Pour les amateurs, voir les 3 fonctions CalcReg(), CalcPap() et Prep_Dinj().

Une correction de +/- 1 à 5 ms de la durée d’injection est applicable via un potard.

Un generateur de signaux carrés simule les impulsions qui viendront du capteur Hall visant la cible sur la poulie d’arbre à cames. Cette cible sera calée sur le PMH allumage du cylindre 2.

L’image du scope correspond à 6000 t/mn vilo (3000 AàC) la période (cycle de 720° soit 2 tours de vilo) est donc de 20 ms.

L’injection de la paire 1/4 débute dès la detection de la cible.Un délai ajustable est prévu pour des essais.Dans la pratique il semble que ceci ne soit pas un paramètre très sensible.On verra bien.

Injection V1.1 avec platine de log intégrée


Une platine de log pour enregistrer les données en continu a été ajoutée. Elle comprend :

-  un Arduino

-  un circuit de gestion de carte mémoire micro SD (idem celle des telephones ou appareil photo)

-  un module Bluetooth ( déplacé depuis la platine d’injection) vers un smartphone/tablette

A chaque cycle moteur correspond une ligne de données (N t/mn, Angle papillon, AFR etc).

Les valeurs courantes sont affichée sur le smartphone, qui peut aussi contrôler le démarrage et l’arrêt d’un enregistrement.

Les 3 fonctions possibles sont :

-  d pour Durée du run imposée en secondes

-  l pour Log démarre un run avec une durée par défaut de 10 s (paramétrable)

-  a pour Arrêt du run en en cours

Ces lignes sont enregistrables dans un fichier, par exemple "61.xls", au format compatible pour Excel.

La carte est relue sur un PC sous Excel (ou equivalent) les données brut apparaissant sous forme de colonnes.

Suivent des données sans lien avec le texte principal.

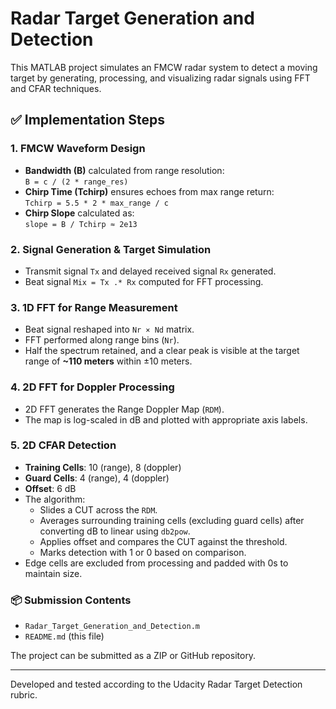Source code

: # Radar Target Generation and Detection

This MATLAB project simulates an FMCW radar system to detect a moving target by generating, processing, and visualizing radar signals using FFT and CFAR techniques.

## ✅ Implementation Steps

### 1. FMCW Waveform Design
- **Bandwidth (B)** calculated from range resolution:  
  `B = c / (2 * range_res)`
- **Chirp Time (Tchirp)** ensures echoes from max range return:  
  `Tchirp = 5.5 * 2 * max_range / c`
- **Chirp Slope** calculated as:  
  `slope = B / Tchirp ≈ 2e13`

### 2. Signal Generation & Target Simulation
- Transmit signal `Tx` and delayed received signal `Rx` generated.
- Beat signal `Mix = Tx .* Rx` computed for FFT processing.

### 3. 1D FFT for Range Measurement
- Beat signal reshaped into `Nr × Nd` matrix.
- FFT performed along range bins (`Nr`).
- Half the spectrum retained, and a clear peak is visible at the target range of **~110 meters** within ±10 meters.

### 4. 2D FFT for Doppler Processing
- 2D FFT generates the Range Doppler Map (`RDM`).
- The map is log-scaled in dB and plotted with appropriate axis labels.

### 5. 2D CFAR Detection
- **Training Cells**: 10 (range), 8 (doppler)
- **Guard Cells**: 4 (range), 4 (doppler)
- **Offset**: 6 dB
- The algorithm:
  - Slides a CUT across the `RDM`.
  - Averages surrounding training cells (excluding guard cells) after converting dB to linear using `db2pow`.
  - Applies offset and compares the CUT against the threshold.
  - Marks detection with 1 or 0 based on comparison.
- Edge cells are excluded from processing and padded with 0s to maintain size.

### 📦 Submission Contents
- `Radar_Target_Generation_and_Detection.m`
- `README.md` (this file)

The project can be submitted as a ZIP or GitHub repository.

---

Developed and tested according to the Udacity Radar Target Detection rubric.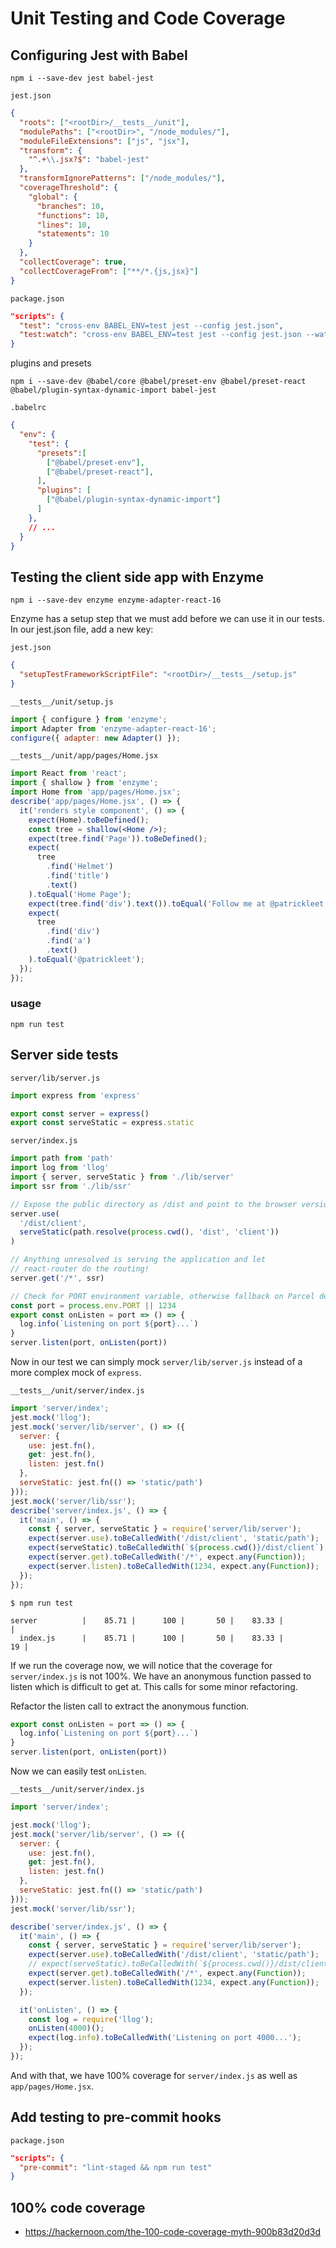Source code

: # Unit Testing and Code Coverage

## Configuring Jest with Babel

```
npm i --save-dev jest babel-jest
```

`jest.json`
```json
{
  "roots": ["<rootDir>/__tests__/unit"],
  "modulePaths": ["<rootDir>", "/node_modules/"],
  "moduleFileExtensions": ["js", "jsx"],
  "transform": {
    "^.+\\.jsx?$": "babel-jest"
  },
  "transformIgnorePatterns": ["/node_modules/"],
  "coverageThreshold": {
    "global": {
      "branches": 10,
      "functions": 10,
      "lines": 10,
      "statements": 10
    }
  },
  "collectCoverage": true,
  "collectCoverageFrom": ["**/*.{js,jsx}"]
}
```

`package.json`
```json
"scripts": {
  "test": "cross-env BABEL_ENV=test jest --config jest.json",
  "test:watch": "cross-env BABEL_ENV=test jest --config jest.json --watch"
}
```

plugins and presets

```
npm i --save-dev @babel/core @babel/preset-env @babel/preset-react @babel/plugin-syntax-dynamic-import babel-jest
```

`.babelrc`
```json
{
  "env": {
    "test": {
      "presets":[
        ["@babel/preset-env"],
        ["@babel/preset-react"],
      ],
      "plugins": [
        ["@babel/plugin-syntax-dynamic-import"]
      ]
    },
    // ...
  }
}
```

## Testing the client side app with Enzyme

```
npm i --save-dev enzyme enzyme-adapter-react-16
```

Enzyme has a setup step that we must add before we can use it in our tests. In our jest.json file, add a new key:

`jest.json`
```json
{
  "setupTestFrameworkScriptFile": "<rootDir>/__tests__/setup.js"
}
```

`__tests__/unit/setup.js`
```js
import { configure } from 'enzyme';
import Adapter from 'enzyme-adapter-react-16';
configure({ adapter: new Adapter() });
```

`__tests__/unit/app/pages/Home.jsx`
```jsx
import React from 'react';
import { shallow } from 'enzyme';
import Home from 'app/pages/Home.jsx';
describe('app/pages/Home.jsx', () => {
  it('renders style component', () => {
    expect(Home).toBeDefined();
    const tree = shallow(<Home />);
    expect(tree.find('Page')).toBeDefined();
    expect(
      tree
        .find('Helmet')
        .find('title')
        .text()
    ).toEqual('Home Page');
    expect(tree.find('div').text()).toEqual('Follow me at @patrickleet');
    expect(
      tree
        .find('div')
        .find('a')
        .text()
    ).toEqual('@patrickleet');
  });
});
```

### usage

```
npm run test
```

## Server side tests

`server/lib/server.js`
```js
import express from 'express'

export const server = express()
export const serveStatic = express.static
```

`server/index.js`
```js
import path from 'path'
import log from 'llog'
import { server, serveStatic } from './lib/server'
import ssr from './lib/ssr'

// Expose the public directory as /dist and point to the browser version
server.use(
  '/dist/client',
  serveStatic(path.resolve(process.cwd(), 'dist', 'client'))
)

// Anything unresolved is serving the application and let
// react-router do the routing!
server.get('/*', ssr)

// Check for PORT environment variable, otherwise fallback on Parcel default port
const port = process.env.PORT || 1234
export const onListen = port => () => {
  log.info(`Listening on port ${port}...`)
}
server.listen(port, onListen(port))

```

Now in our test we can simply mock `server/lib/server.js` instead of a more complex mock of `express`.

`__tests__/unit/server/index.js`
```js
import 'server/index';
jest.mock('llog');
jest.mock('server/lib/server', () => ({
  server: {
    use: jest.fn(),
    get: jest.fn(),
    listen: jest.fn()
  },
  serveStatic: jest.fn(() => 'static/path')
}));
jest.mock('server/lib/ssr');
describe('server/index.js', () => {
  it('main', () => {
    const { server, serveStatic } = require('server/lib/server');
    expect(server.use).toBeCalledWith('/dist/client', 'static/path');
    expect(serveStatic).toBeCalledWith(`${process.cwd()}/dist/client`);
    expect(server.get).toBeCalledWith('/*', expect.any(Function));
    expect(server.listen).toBeCalledWith(1234, expect.any(Function));
  });
});
```

```
$ npm run test

server          |    85.71 |      100 |       50 |    83.33 |                   |
  index.js      |    85.71 |      100 |       50 |    83.33 |                19 |
```

If we run the coverage now, we will notice that the coverage for `server/index.js` is not 100%. We have an anonymous function passed to listen which is difficult to get at. This calls for some minor refactoring.

Refactor the listen call to extract the anonymous function.

```js
export const onListen = port => () => {
  log.info(`Listening on port ${port}...`)
}
server.listen(port, onListen(port))
```

Now we can easily test `onListen`.

`__tests__/unit/server/index.js`
```js
import 'server/index';

jest.mock('llog');
jest.mock('server/lib/server', () => ({
  server: {
    use: jest.fn(),
    get: jest.fn(),
    listen: jest.fn()
  },
  serveStatic: jest.fn(() => 'static/path')
}));
jest.mock('server/lib/ssr');

describe('server/index.js', () => {
  it('main', () => {
    const { server, serveStatic } = require('server/lib/server');
    expect(server.use).toBeCalledWith('/dist/client', 'static/path');
    // expect(serveStatic).toBeCalledWith(`${process.cwd()}/dist/client`);
    expect(server.get).toBeCalledWith('/*', expect.any(Function));
    expect(server.listen).toBeCalledWith(1234, expect.any(Function));
  });

  it('onListen', () => {
    const log = require('llog');
    onListen(4000)();
    expect(log.info).toBeCalledWith('Listening on port 4000...');
  });
});
```

And with that, we have 100% coverage for `server/index.js` as well as `app/pages/Home.jsx`.

## Add testing to pre-commit hooks

`package.json`
```json
"scripts": {
  "pre-commit": "lint-staged && npm run test"
}
```

## 100% code coverage

- https://hackernoon.com/the-100-code-coverage-myth-900b83d20d3d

Reste à les exploiter et les presenter sous forme de courbes par exemple.

Une carte de 32 Giga Bytes a une capacité d’enregistrement de 5000 heures soit plus de 500 000kms !

Cerise sur le gateau avec ce petit lecteur de carte SD https://www.amazon.fr/gp/product/B0... on peut relire les fichiers sur le smartphone sans la necessité d’un PC.

Simulation des pompes de reprise

Quand on accélère énergiquement, avant d’atteindre le régime final, il faut injecter un peu plus d’essence pour éviter un "trou". Dans un carbu, c’est la pompe de reprise qui joue ce rôle.

Pour une injection, en termes savants on parle de l’intervention de la dérivée dN/dt , où N est le régime en t / mn.

Je compte reprendre dans un premier temps le même calcul simple qui va bien dans l’allumage Aepl-duino( en mode Dwell 2, c’est à dire pour le calcul du délai avant de relancer le courant dans une bobine à faible impédance ) où l’on doit aussi tenir compte de l’acceleration d’un cycle à l’autre.

Si D1 est la durée d’injection du cycle precedent et D2 la durée lue dans la table pour le cycle actuel ( après toutes les corrections habituelles ), pour tenir compte de l’accélération on calcul un correctif Delta tel que :

Delta = (D2 - D1) proportionnel à l’augmentation du temps d’injection d’un cycle à l’autre.

Puis on l’applique à D2 :

D2 cor = D2 + Delta = D2 + D2 - D1 = 2*D2 - D1 formule hyper simple finalement.

-  A charge constante D2=D1 , pas de correction.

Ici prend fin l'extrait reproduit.